Here, the scowling rider quickly dismounted, cast aside the reins of his exhausted steed, and ferociously pulled on the rope of a large, black bell which hung above the iron door in the center of the building. Then, scowling and muttering to himself, he paced back and forth in a nervous, agitated manner.
Deep inside the building, a tall, beautiful, ferocious-looking woman in a sheer crimson robe stepped through a high doorway, and bowed before what appeared to be a great wyrm seated on a crimson throne, above which was a black crescent moon. The wyrm was easily twice as big as any of the wyrms that the company had ever seen, and his scales were black and irony, and looked impervious to the hardest weapons of steel. The pupils of the wyrm’s eyes were shaped like a crescent moon, and were as black as night; and around the pupils, the rest of the eyes were blood-red. In these respects, of course, he resembled any other wyrm, but for his prodigious size; what set him entirely apart, however, was the fact that he had three heads, one in the middle with a lecherous smirk, another on the left with a cunning sneer, and a third on the right with a terrible scowl. On each of his heads was a great, black crown, with a name emblazoned on the front in flaming letters of crimson. The crown on the left bore the name “Planos”; the crown in the center bore the name “Apolausis”; and the crown on the right bore the name “Phobos”.
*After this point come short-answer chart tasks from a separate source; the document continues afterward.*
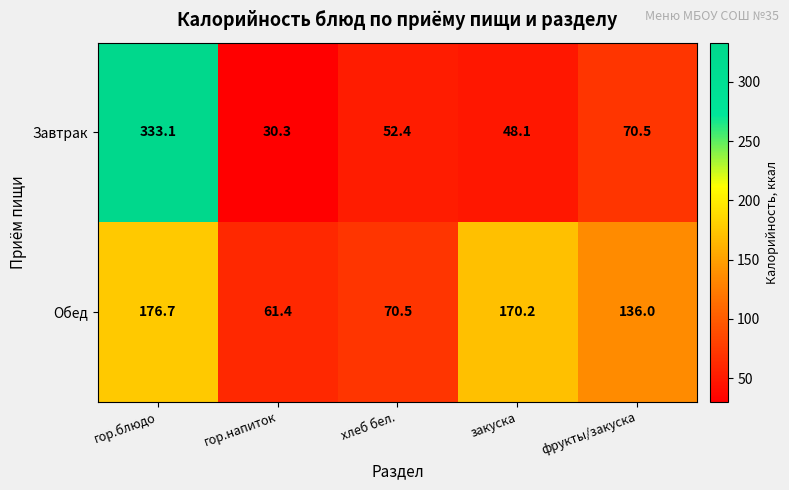

Is it true that Обед equals 136.0 at фрукты/закуска?

True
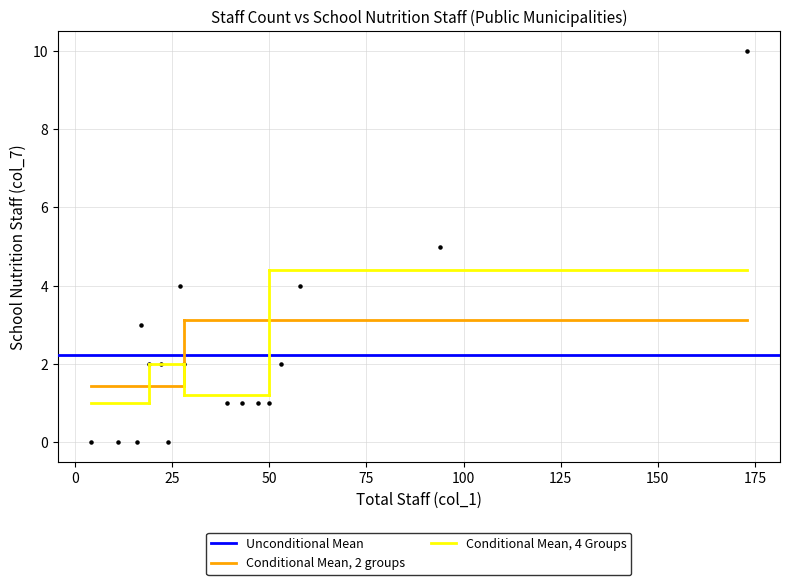

What is the range of Y values (max minus min)?

10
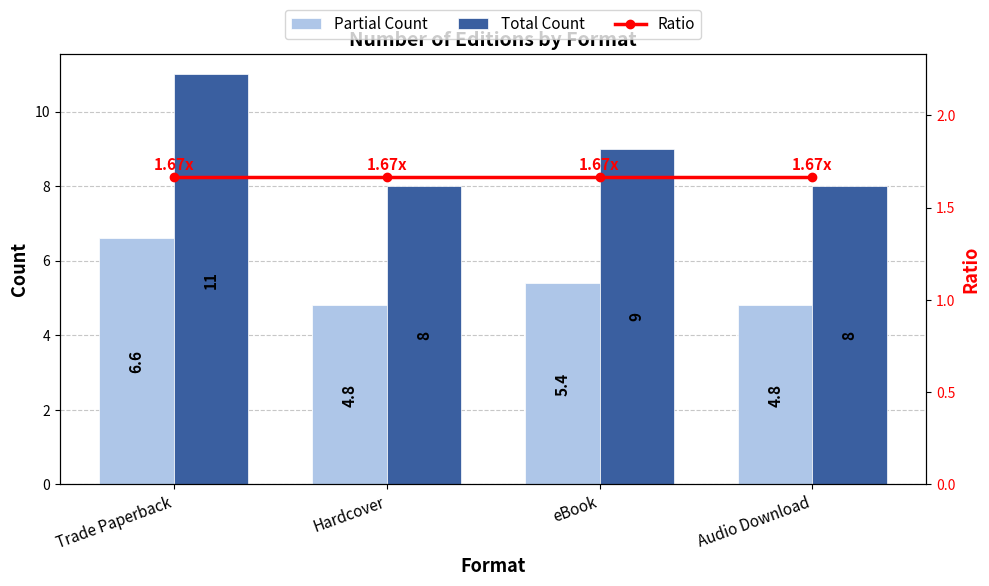

How many groups of bars are there?

4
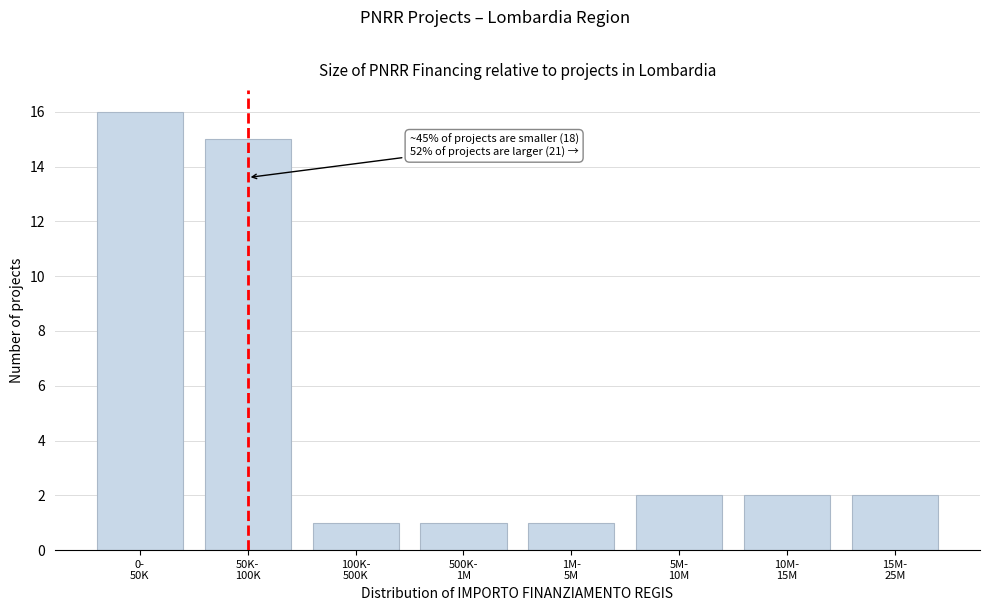

Reading right to left, transcribe all the data shown in this chart.

2	2	2	1	1	1	15	16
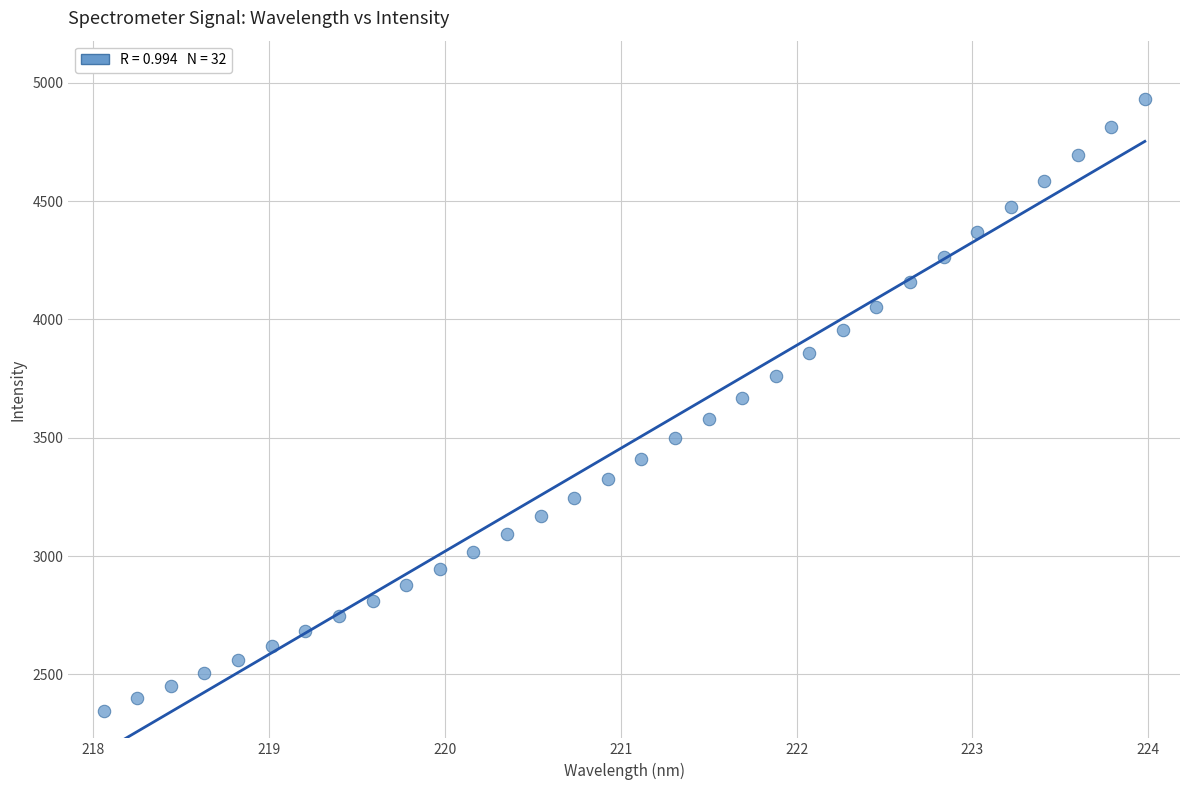

What is the range of X values (max minus min)?

5.9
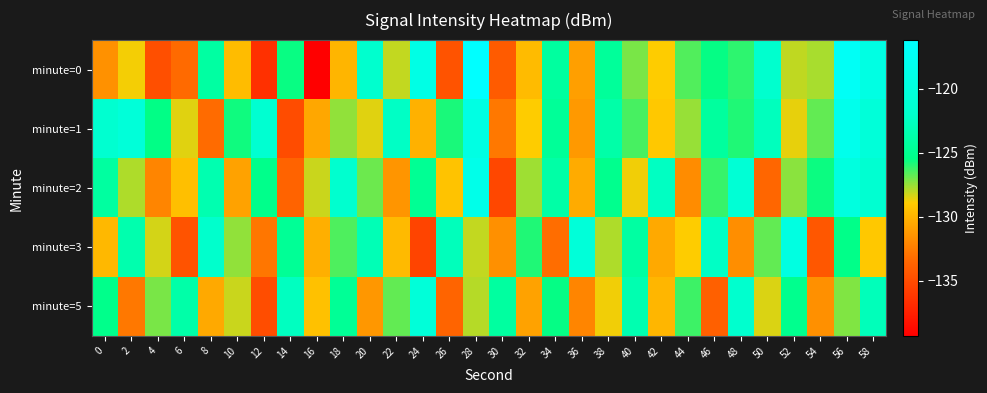

List the series in order of their peak value, lowest first.

minute=5, minute=3, minute=2, minute=1, minute=0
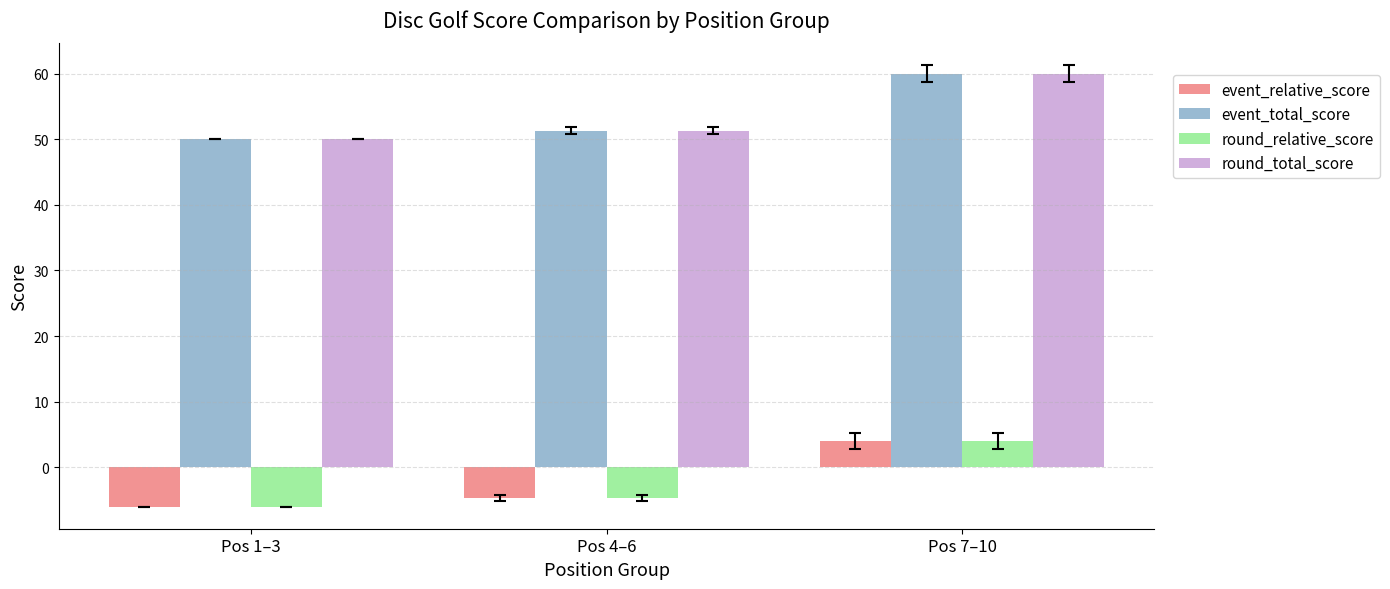

At which label is round_relative_score closest to -1?

Pos 4–6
“What is it, my dear?” the great wyrm inquired of the tall, beautiful woman from his central head, in a voice that was syrupy and sticky, almost nauseatingly sweet, and quite out of keeping with his terrible appearance.
“Javan is at the door,” the woman replied, in a low, sensual voice, that in many ways resembled the dragon’s.
“Send him in,” the wyrm replied, this time in a rougher and more terrible tone, which proceeded from his head on the right.
A few seconds later, Javan Togarmah appeared before the throne of the great wyrm, and without waiting for any introduction, barked out, “They’re alive!”.